Task goal: Each line of the records that follow must come back exactly, with pictures skipped.

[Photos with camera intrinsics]
•••

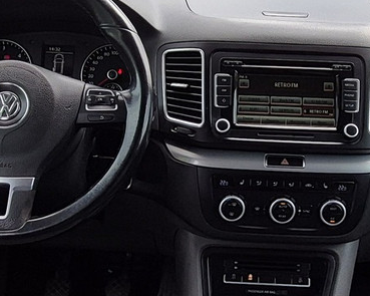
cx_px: 191
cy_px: 168
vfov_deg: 27.6
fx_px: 602
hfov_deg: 34.2
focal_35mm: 55
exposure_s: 1/479
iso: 50
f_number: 2.2
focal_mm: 2.2
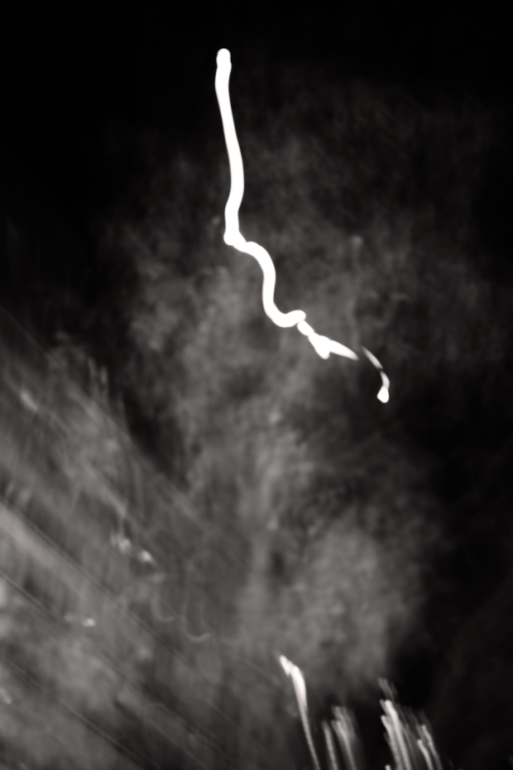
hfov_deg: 29.9
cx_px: 256
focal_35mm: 45
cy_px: 385
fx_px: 962
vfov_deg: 43.6
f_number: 2.8
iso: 100
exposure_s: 1.6
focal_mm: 30
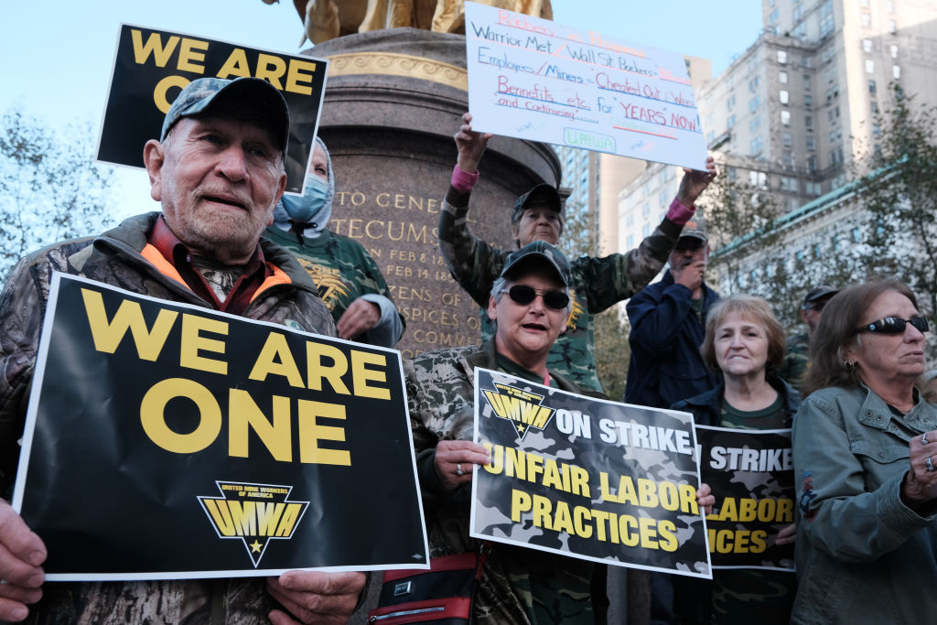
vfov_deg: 49.6
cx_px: 468
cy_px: 312
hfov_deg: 69.4
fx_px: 677
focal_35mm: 26
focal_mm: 17.6
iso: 320
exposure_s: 1/170
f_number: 4
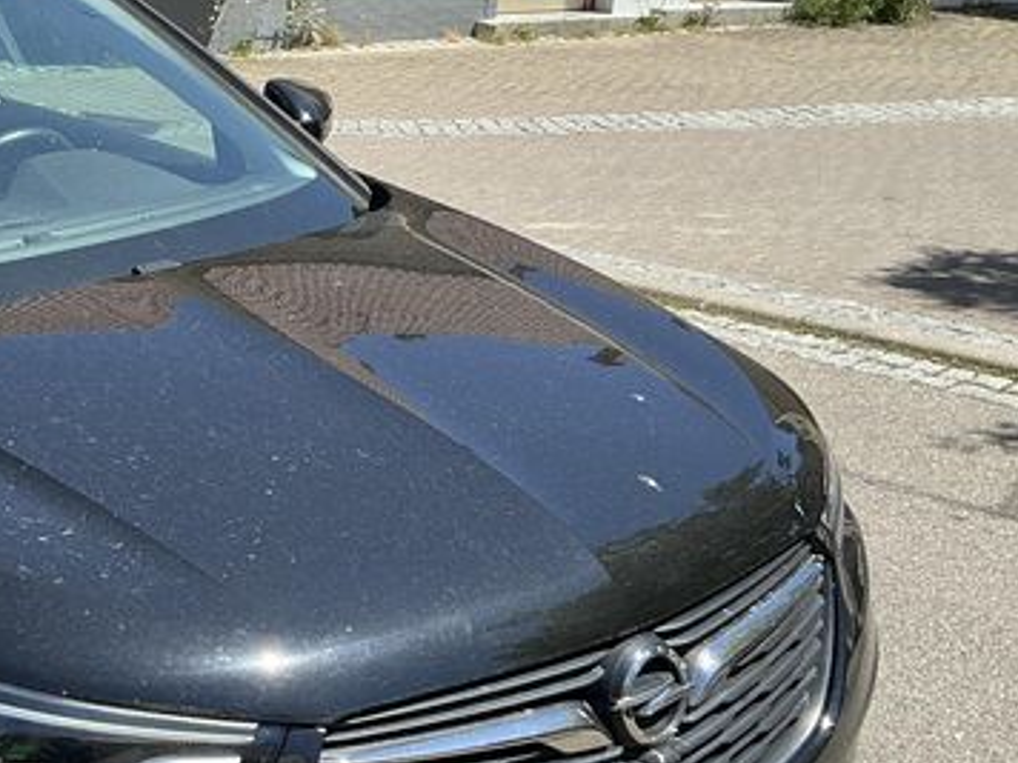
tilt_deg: -23.2
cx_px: -29
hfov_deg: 28.6
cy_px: 552
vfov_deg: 23.1
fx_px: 1853
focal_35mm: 63
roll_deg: -1.7
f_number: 1.8
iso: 25
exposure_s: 1/855
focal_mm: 3
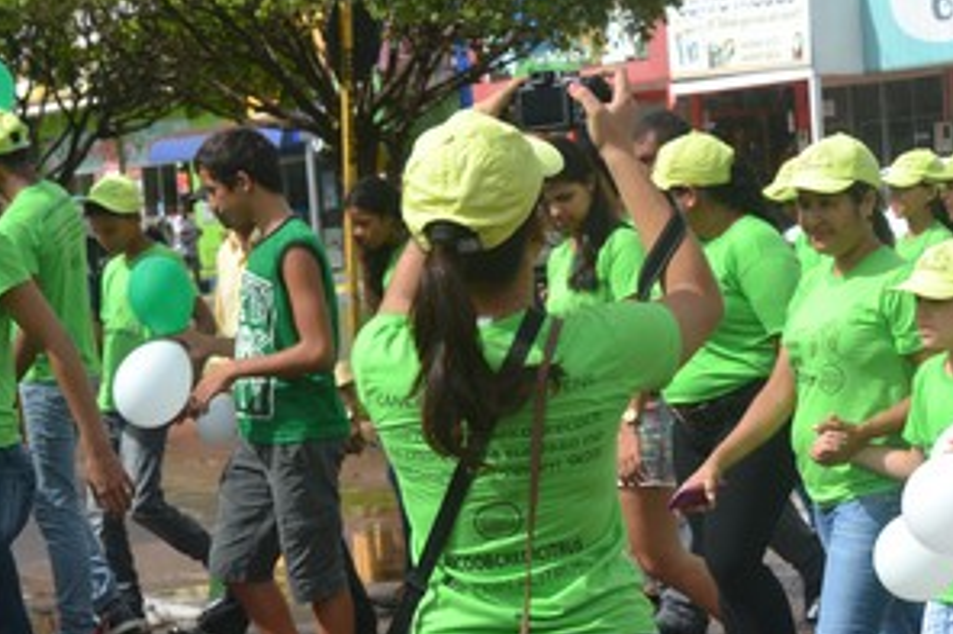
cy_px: 418
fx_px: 3016
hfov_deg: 17.9
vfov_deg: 12.0
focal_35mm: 114
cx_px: 618
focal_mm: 50
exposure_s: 1/320
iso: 100
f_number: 9
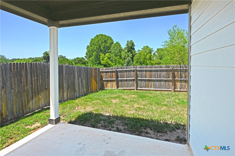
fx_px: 117
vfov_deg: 67.3
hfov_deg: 90.0
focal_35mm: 18
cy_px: 78
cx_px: 118
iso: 64
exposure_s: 1/160
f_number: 6.3
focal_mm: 12
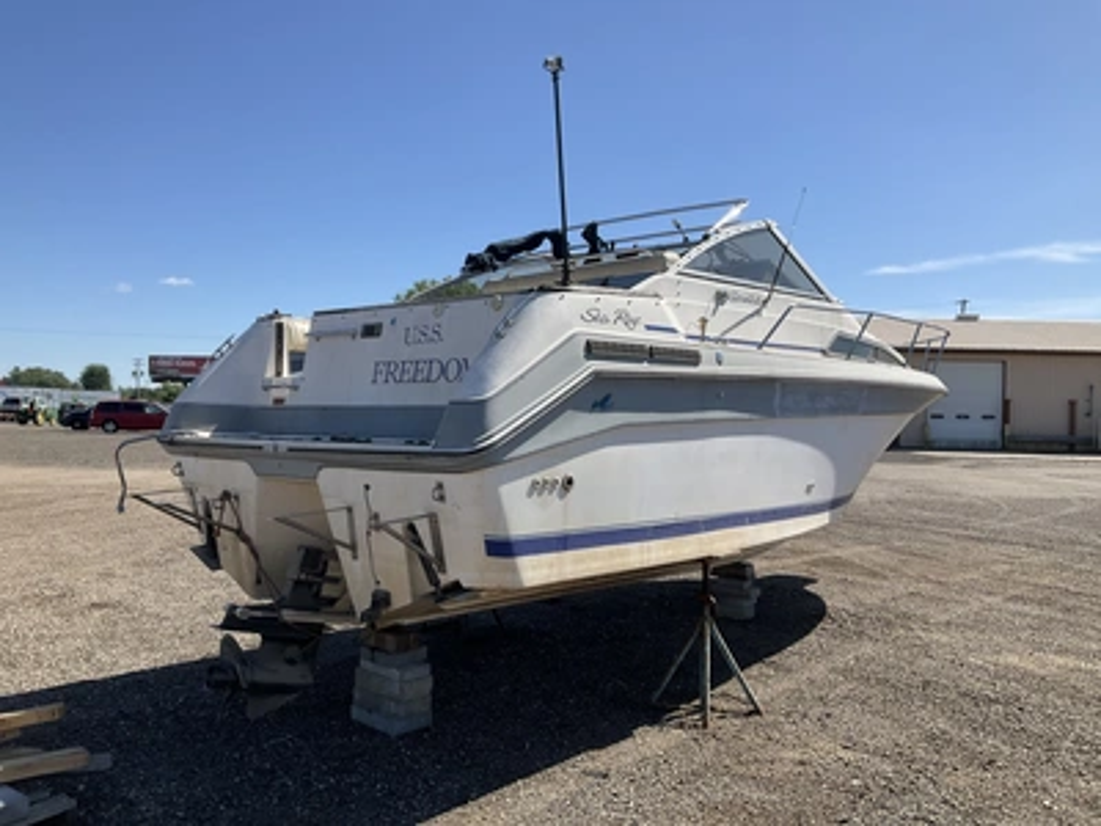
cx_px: 550
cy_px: 413
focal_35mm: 29
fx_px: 922
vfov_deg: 48.2
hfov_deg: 61.7
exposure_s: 1/1984
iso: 25
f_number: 1.8
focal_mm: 3
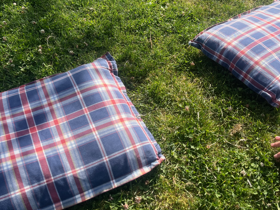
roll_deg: +5.7
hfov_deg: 50.1
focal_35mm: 37
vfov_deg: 38.6
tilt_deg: -38.7
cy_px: 88
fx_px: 299
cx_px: 146
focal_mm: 5.1
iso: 50
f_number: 1.6
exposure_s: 1/3521
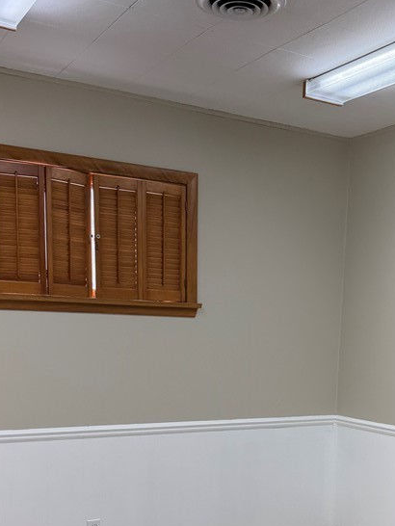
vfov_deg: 40.0
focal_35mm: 45
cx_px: 238
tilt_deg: -9.9
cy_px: 438
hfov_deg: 32.1
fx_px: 684
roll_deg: -1.4
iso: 64
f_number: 1.78
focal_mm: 6.76
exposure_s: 1/120
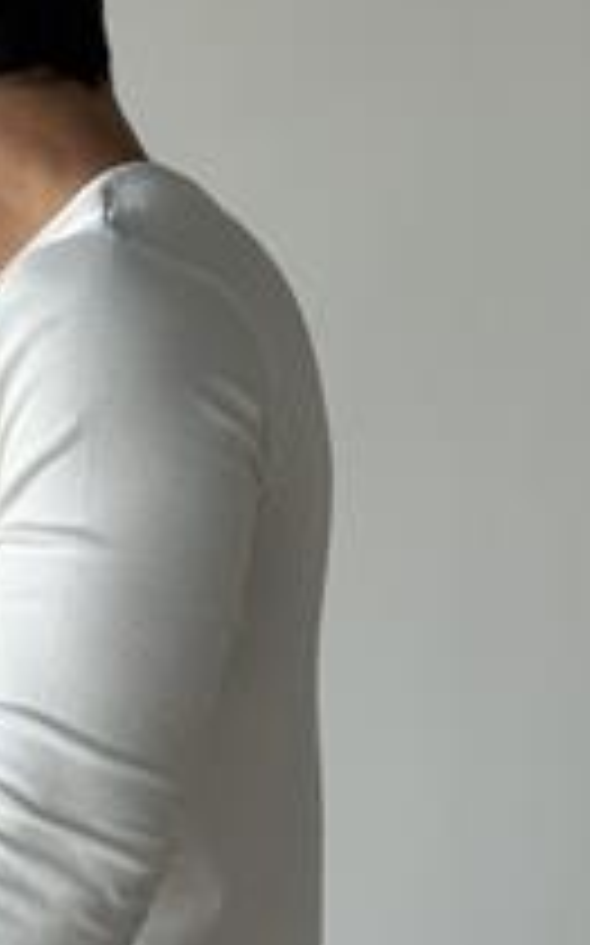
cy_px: 524
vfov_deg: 16.2
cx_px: 77
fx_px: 3323
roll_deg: +0.2
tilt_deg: +2.0
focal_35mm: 129
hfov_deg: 10.1
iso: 80
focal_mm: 6.76
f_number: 1.78
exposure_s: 1/574
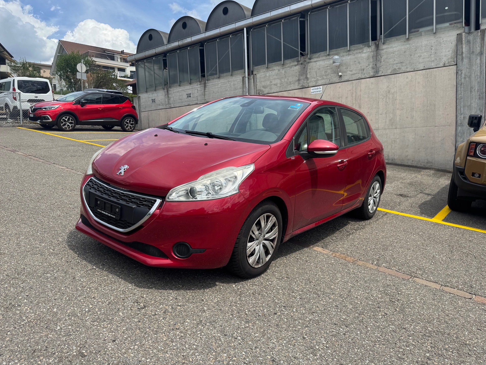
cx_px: 246
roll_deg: +3.3
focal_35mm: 25
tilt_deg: -4.8
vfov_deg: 54.9
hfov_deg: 69.4
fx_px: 351
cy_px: 176
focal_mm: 6.76
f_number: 1.78
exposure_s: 1/3096
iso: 80
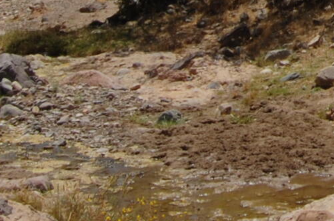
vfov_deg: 9.3
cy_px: -250
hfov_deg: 14.5
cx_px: 448
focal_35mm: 135
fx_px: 1250
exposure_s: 1/100
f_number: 18
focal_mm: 20
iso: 200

•••

Answer to this problem:
cx_px: 191
cy_px: 168
vfov_deg: 27.6
fx_px: 602
hfov_deg: 34.2
focal_35mm: 55
exposure_s: 1/479
iso: 50
f_number: 2.2
focal_mm: 2.2
hfov_deg: 29.9
cx_px: 256
focal_35mm: 45
cy_px: 385
fx_px: 962
vfov_deg: 43.6
f_number: 2.8
iso: 100
exposure_s: 1.6
focal_mm: 30
vfov_deg: 49.6
cx_px: 468
cy_px: 312
hfov_deg: 69.4
fx_px: 677
focal_35mm: 26
focal_mm: 17.6
iso: 320
exposure_s: 1/170
f_number: 4
tilt_deg: -23.2
cx_px: -29
hfov_deg: 28.6
cy_px: 552
vfov_deg: 23.1
fx_px: 1853
focal_35mm: 63
roll_deg: -1.7
f_number: 1.8
iso: 25
exposure_s: 1/855
focal_mm: 3
cy_px: 418
fx_px: 3016
hfov_deg: 17.9
vfov_deg: 12.0
focal_35mm: 114
cx_px: 618
focal_mm: 50
exposure_s: 1/320
iso: 100
f_number: 9
fx_px: 117
vfov_deg: 67.3
hfov_deg: 90.0
focal_35mm: 18
cy_px: 78
cx_px: 118
iso: 64
exposure_s: 1/160
f_number: 6.3
focal_mm: 12
cx_px: 550
cy_px: 413
focal_35mm: 29
fx_px: 922
vfov_deg: 48.2
hfov_deg: 61.7
exposure_s: 1/1984
iso: 25
f_number: 1.8
focal_mm: 3
roll_deg: +5.7
hfov_deg: 50.1
focal_35mm: 37
vfov_deg: 38.6
tilt_deg: -38.7
cy_px: 88
fx_px: 299
cx_px: 146
focal_mm: 5.1
iso: 50
f_number: 1.6
exposure_s: 1/3521
vfov_deg: 40.0
focal_35mm: 45
cx_px: 238
tilt_deg: -9.9
cy_px: 438
hfov_deg: 32.1
fx_px: 684
roll_deg: -1.4
iso: 64
f_number: 1.78
focal_mm: 6.76
exposure_s: 1/120
cy_px: 524
vfov_deg: 16.2
cx_px: 77
fx_px: 3323
roll_deg: +0.2
tilt_deg: +2.0
focal_35mm: 129
hfov_deg: 10.1
iso: 80
focal_mm: 6.76
f_number: 1.78
exposure_s: 1/574
cx_px: 246
roll_deg: +3.3
focal_35mm: 25
tilt_deg: -4.8
vfov_deg: 54.9
hfov_deg: 69.4
fx_px: 351
cy_px: 176
focal_mm: 6.76
f_number: 1.78
exposure_s: 1/3096
iso: 80
vfov_deg: 9.3
cy_px: -250
hfov_deg: 14.5
cx_px: 448
focal_35mm: 135
fx_px: 1250
exposure_s: 1/100
f_number: 18
focal_mm: 20
iso: 200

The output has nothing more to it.